The NCAA Division I Council recommended Wednesday that all fall-sport athletes, regardless of how many games they play this academic year, receive an extra season of eligibility. The NCAA Board of Directors has to approve the recommendation before it goes into effect.
The council previously agreed that athletes who opted out or had their season cut short or canceled because of the novel coronavirus pandemic receive an extension of their eligibility clock and an additional season of eligibility if they participated in 50 percent or fewer of the NCAA’s maximum number of games in their given sport. The council, which includes athletic directors and other administrators, said in its statement that “more flexibility is warranted” and that all fall-sport athletes should have that relief.

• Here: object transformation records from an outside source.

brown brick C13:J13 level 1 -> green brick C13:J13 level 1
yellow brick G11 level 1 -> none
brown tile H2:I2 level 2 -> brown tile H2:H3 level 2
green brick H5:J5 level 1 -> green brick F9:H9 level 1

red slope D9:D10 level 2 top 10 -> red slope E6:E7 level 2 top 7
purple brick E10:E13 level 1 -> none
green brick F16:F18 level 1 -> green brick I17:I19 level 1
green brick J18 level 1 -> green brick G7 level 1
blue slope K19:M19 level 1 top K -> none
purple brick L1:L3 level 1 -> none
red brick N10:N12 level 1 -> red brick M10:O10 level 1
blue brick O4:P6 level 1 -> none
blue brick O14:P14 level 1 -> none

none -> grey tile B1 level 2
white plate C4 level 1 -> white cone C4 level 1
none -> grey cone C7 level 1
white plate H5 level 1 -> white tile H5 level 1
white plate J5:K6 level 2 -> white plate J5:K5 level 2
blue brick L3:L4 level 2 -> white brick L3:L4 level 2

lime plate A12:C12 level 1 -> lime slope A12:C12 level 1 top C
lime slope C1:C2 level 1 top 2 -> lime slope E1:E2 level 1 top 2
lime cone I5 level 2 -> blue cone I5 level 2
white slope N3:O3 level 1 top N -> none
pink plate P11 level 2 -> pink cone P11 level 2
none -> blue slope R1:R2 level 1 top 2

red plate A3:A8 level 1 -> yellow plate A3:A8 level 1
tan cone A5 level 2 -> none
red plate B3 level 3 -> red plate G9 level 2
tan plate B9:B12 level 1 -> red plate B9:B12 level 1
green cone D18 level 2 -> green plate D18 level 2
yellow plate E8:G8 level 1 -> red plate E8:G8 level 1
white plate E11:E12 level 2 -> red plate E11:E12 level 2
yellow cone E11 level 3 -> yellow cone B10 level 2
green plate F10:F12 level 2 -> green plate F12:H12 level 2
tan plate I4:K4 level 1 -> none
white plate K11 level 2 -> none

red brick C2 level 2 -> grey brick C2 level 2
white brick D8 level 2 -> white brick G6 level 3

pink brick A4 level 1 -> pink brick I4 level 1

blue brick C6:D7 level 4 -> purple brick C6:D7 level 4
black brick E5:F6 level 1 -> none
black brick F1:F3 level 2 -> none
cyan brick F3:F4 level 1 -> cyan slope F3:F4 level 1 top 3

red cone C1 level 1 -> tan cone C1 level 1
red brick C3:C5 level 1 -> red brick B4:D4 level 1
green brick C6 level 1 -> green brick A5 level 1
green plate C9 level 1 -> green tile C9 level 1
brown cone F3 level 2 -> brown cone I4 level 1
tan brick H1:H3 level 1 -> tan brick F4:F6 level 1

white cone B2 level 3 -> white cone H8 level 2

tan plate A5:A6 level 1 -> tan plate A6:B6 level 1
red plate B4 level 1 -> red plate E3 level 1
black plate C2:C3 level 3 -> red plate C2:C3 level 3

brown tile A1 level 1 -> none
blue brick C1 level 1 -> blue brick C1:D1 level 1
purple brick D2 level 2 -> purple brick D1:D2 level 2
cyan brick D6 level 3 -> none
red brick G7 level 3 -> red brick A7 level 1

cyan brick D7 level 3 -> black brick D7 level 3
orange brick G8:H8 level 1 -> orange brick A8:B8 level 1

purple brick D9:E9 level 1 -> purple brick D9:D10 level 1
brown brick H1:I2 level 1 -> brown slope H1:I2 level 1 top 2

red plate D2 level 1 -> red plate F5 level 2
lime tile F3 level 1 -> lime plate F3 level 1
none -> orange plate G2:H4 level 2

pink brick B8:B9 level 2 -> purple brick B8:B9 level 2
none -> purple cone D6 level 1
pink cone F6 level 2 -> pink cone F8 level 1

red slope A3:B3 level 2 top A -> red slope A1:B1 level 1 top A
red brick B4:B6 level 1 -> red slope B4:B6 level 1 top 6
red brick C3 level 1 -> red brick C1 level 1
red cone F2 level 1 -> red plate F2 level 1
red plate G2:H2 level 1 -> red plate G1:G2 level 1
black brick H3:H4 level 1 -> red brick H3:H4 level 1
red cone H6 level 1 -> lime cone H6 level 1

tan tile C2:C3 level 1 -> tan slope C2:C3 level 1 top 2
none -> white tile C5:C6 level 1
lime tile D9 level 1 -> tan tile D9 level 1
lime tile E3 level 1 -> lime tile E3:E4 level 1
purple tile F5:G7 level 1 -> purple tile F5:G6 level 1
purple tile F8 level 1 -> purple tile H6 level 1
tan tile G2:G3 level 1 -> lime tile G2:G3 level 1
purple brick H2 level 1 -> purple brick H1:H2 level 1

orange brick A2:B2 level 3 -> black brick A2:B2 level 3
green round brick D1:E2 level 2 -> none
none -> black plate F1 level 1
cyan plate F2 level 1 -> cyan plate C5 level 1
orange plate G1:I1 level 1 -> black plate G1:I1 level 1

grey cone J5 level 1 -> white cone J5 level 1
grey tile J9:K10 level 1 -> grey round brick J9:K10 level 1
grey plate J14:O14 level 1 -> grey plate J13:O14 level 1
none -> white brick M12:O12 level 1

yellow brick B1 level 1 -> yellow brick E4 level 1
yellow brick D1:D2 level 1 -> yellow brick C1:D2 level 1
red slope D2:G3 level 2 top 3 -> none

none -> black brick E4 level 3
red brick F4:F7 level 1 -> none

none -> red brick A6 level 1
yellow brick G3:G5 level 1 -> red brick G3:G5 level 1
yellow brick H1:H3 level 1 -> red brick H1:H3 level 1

Typically, athletes have five years to complete four seasons of eligibility. The council also recommended that athletes have an additional year to complete their eligibility.
If the board approves this recommendation, seniors who play in the 2020 season, or in a winter version of the season for the conferences that have postponed, could play another season in 2021. Those athletes who return for an extra season during the 2021-22 school year would not count toward the team’s scholarship limits.
The Division I Council made a similar decision for spring-sport athletes who had their seasons cut short by the coronavirus. For those athletes, the Indianapolis-based NCAA granted schools the ability to self-apply the waiver for additional eligibility, meaning schools could choose whether athletes would be able to return. Some universities did not allow any athletes to take advantage of the eligibility relief, usually citing financial concerns.
The council also recommended that all Division I fall championships move to the spring “if they can be conducted safely and in accordance with federal, state and local health guidelines,” the statement said. The NCAA canceled those championship events last week. Many conferences had already postponed fall sports and the Board of Governors required that at least 50 percent of schools participate in a season for a championship to be held.
Six conferences—the SEC, ACC, Big 12, Sun Belt Conference, American Athletic Conference and Conference USA—are still planning to play fall sports. While the NCAA does not control the College Football Playoff, the championships for every other fall sport will not take place as scheduled. The council’s statement said that Division I oversight committees are working on developing models for these fall championships held in the spring.
“We continue to be committed to providing opportunities wherever possible,” M. Grace Calhoun, the Division I Council chair and the athletic director at the University of Pennsylvania, said in a statement. “We know how much our student-athletes value these championship opportunities and will continue to exert maximum flexibility to sponsor them.”
The council adopted the football oversight committee’s recommendation to allow a hybrid practice model for teams that plan to play in the winter or spring. Those programs will be allowed 12 hours of athletics activity per week, with five hours of on-field, no-contact work and seven hours of strength and conditioning and meetings. Those limits begin Monday and run through Oct. 4. The committee will later determine how much football players can practice and work out through the rest of the fall semester.